Joy as poorpeople get jobs

PROJECT WORK: The main road to Nelspruit, Swaziland and the Komatipoort border post is being broadened to ease congestion in Burgersfort. Pic. Ephraim Ngwasheng. © Sowetan.
PROJECT WORK: The main road to Nelspruit, Swaziland and the Komatipoort border post is being broadened to ease congestion in Burgersfort. Pic. Ephraim Ngwasheng. © Sowetan.

Alex Matlala

Alex Matlala

Municipal manager Simon Malepeng and mayor Ralepane Mamekoa were the toast of Burgersfort in Limpopo on Friday after 120 women and young people were employed to work on a government project.

Silvia Mohlala, a single mother of six, was overjoyed at getting a job. She said her family's life had changed dramatically since she started working.

Mohlala said her family would go for four to five days without food.

"Four of my kids attended school on empty stomachs and in tattered school uniforms. But now I can care for them," she said.

Mohlala and her 119 colleagues were chosen from impoverished families on social grants.

Malepeng said the municipality was broadening the main road through the mining town to Nelspruit, Swaziland and Mozambique.

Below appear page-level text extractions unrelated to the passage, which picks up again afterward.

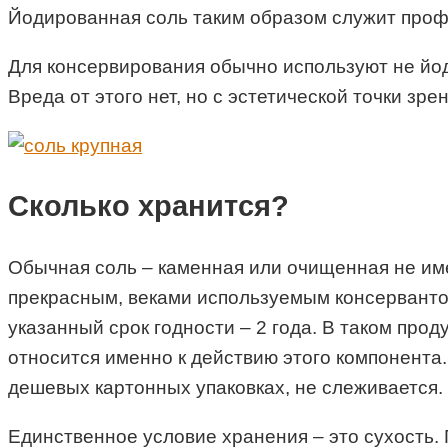
Йодированная соль таким образом служит проф
Для консервирования обычно используют не йод
Вреда от этого нет, но с эстетической точки зр
Сколько хранится?
Обычная соль – каменная или очищенная не имее
прекрасным, веками используемым консервантом
указанный срок годности – 2 года. В таком про
относится именно к действию этого компонента.
дешевых картонных упаковках, не слеживается.
Единственное условие хранения – это сухость.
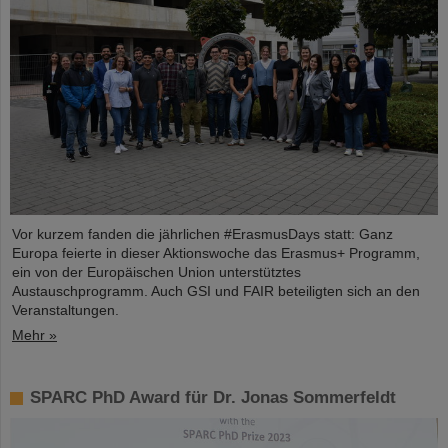
Vor kurzem fanden die jährlichen #ErasmusDays statt: Ganz
Europa feierte in dieser Aktionswoche das Erasmus+ Programm,
ein von der Europäischen Union unterstütztes
Austauschprogramm. Auch GSI und FAIR beteiligten sich an den
Veranstaltungen.
Mehr »
SPARC PhD Award für Dr. Jonas Sommerfeldt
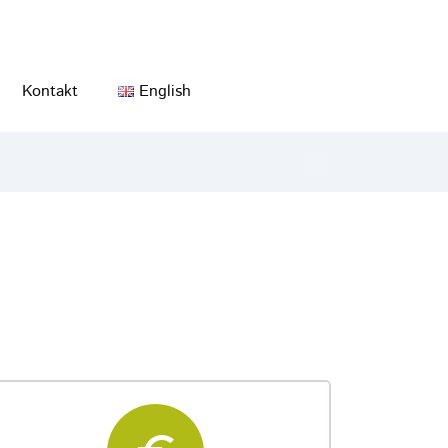
Kontakt
English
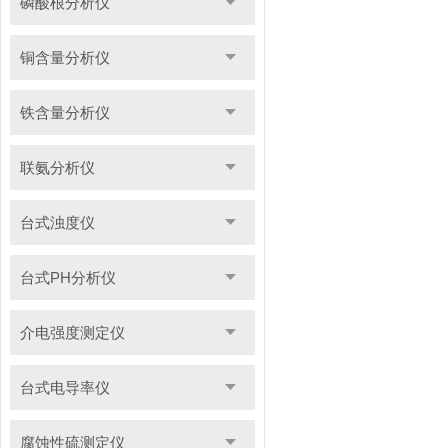
磷酸根分析仪
铜含量分析仪
铁含量分析仪
联氨分析仪
台式浊度仪
台式PH分析仪
介电强度测定仪
台式电导率仪
腐蚀性硫测定仪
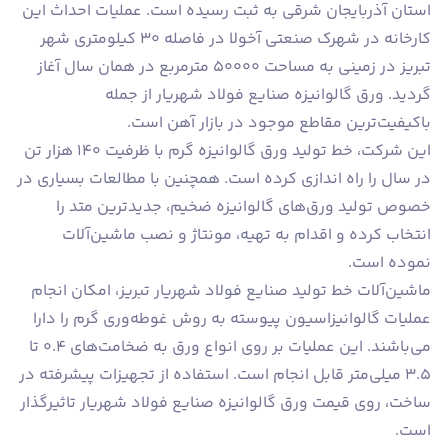
استان آذربایجان شرقی به ثبت رسیده است. عملیات احداث این
کارخانه در شهرک صنعتی آخولا در فاصله 30 کیلومتری شهر
تبریز در زمینی به مساحت 50000 مترمربع در همان سال آغاز
گردید. ورق گالوانیزه صنایع فولاد شهریار از جمله
باکیفیت‌ترین مقاطع موجود در بازار آهن است.
این شرکت، خط تولید ورق گالوانیزه گرم با ظرفیت 140 هزار تن
در سال را راه اندازی کرده است. همچنین با مطالعات بسیاری در
خصوص تولید ورق‌های گالوانیزه ضخیم، جدیدترین متد را
انتخاب کرده و اقدام به تهیه، مونتاژ و نصب ماشین‌آلات
نموده است.
ماشین‌آلات خط تولید صنایع فولاد شهریار تبریز، امکان انجام
عملیات گالوانیزاسیون پیوسته به روش غوطه‌وری گرم را دارا
می‌باشند. این عملیات بر روی انواع ورق به ضخامت‌های 0.4 تا
3.5 میلی‌متر قابل انجام است. استفاده از تجهیزات پیشرفته در
ساخت، روی قیمت ورق گالوانیزه صنایع فولاد شهریار تاثیرگذار
است.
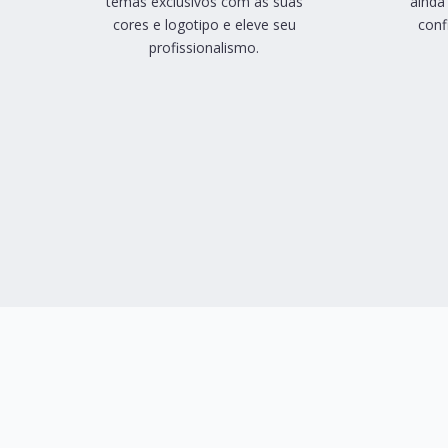
temas exclusivos com as suas
ainda
cores e logotipo e eleve seu
conf
profissionalismo.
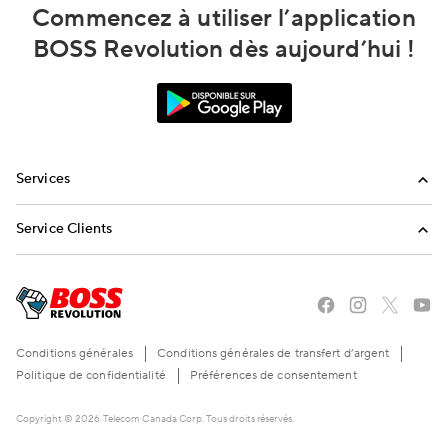
Commencez à utiliser l’application
BOSS Revolution dès aujourd’hui !
Services
Appels internationaux
Service Clients
Envoi de réapprovisionnements
FAQ
Envoyez-nous un email
Appelez-nous
Conditions générales
Conditions générales de transfert d’argent
Politique de confidentialité
Préférences de consentement
Copyright © 2026 Telecom Canada Corp. Tous droits réservés.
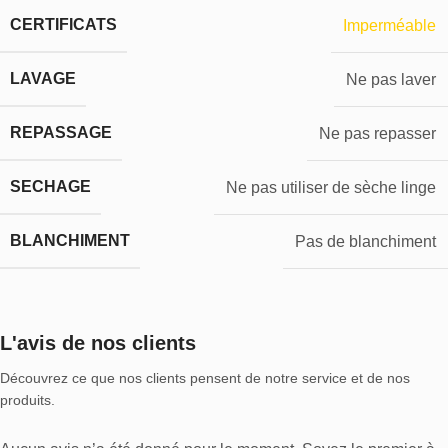
CERTIFICATS
Imperméable
LAVAGE
Ne pas laver
REPASSAGE
Ne pas repasser
SECHAGE
Ne pas utiliser de sèche linge
BLANCHIMENT
Pas de blanchiment
L'avis de nos clients
Découvrez ce que nos clients pensent de notre service et de nos
produits.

"Construction on the R8,8million tarred road is aimed at easing congestion for hundreds of motorists who use the town as a gateway to Mpumalanga, Swaziland and the border gate to Mozambique at Komatipoort.

"Our narrow road had the capacity for only 25 vehicles a minute. This caused delays and accidents. Construction should be finished before the end of this year, and 1000 people will have benefited."

In 2002, President Thabo Mbeki identified Burgersfort as a development nodal.